DATA PROVIDED:
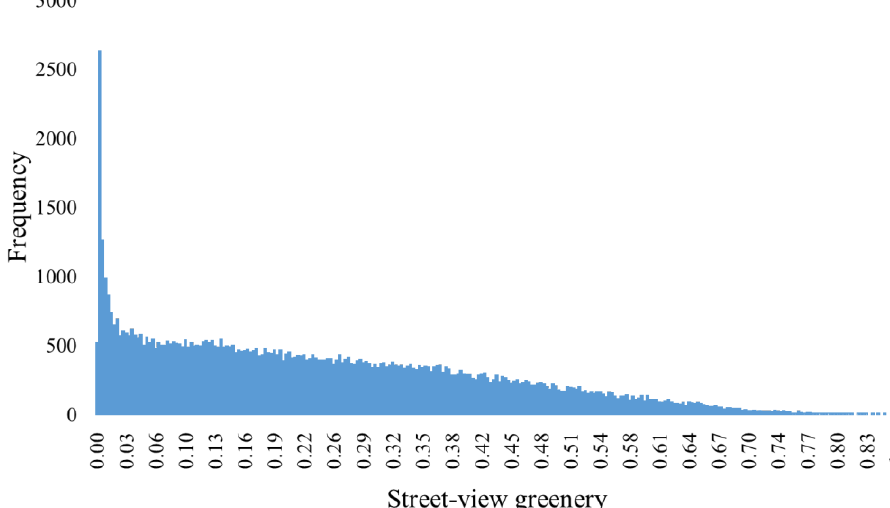
Table 1. The characteristics of the study variables.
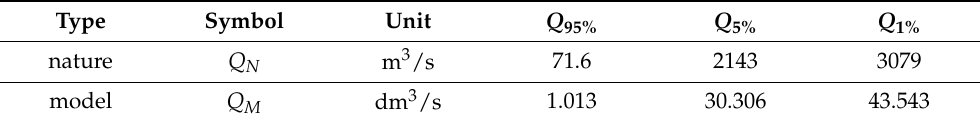
Table 5. Recalculation of discharges for the physical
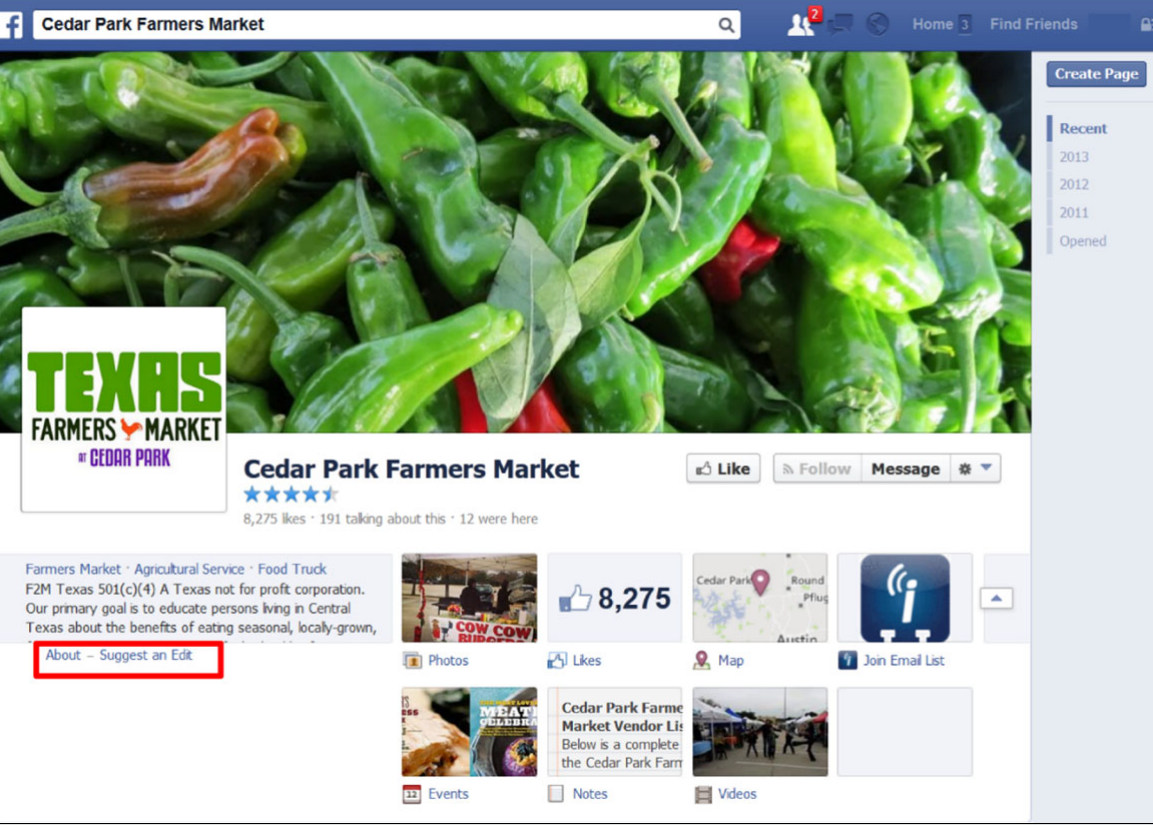
Figure 2. Header of Cedar Park Farmers Market’s Facebook Page (Captured on December 22,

EXERCISE INSTRUCTIONS: Leave out the images and copy all remaining data word for word.

EXERCISE RESPONSE:
Table 1. The characteristics of the study variables.
Table 5. Recalculation of discharges for the physical
Figure 2. Header of Cedar Park Farmers Market’s Facebook Page (Captured on December 22,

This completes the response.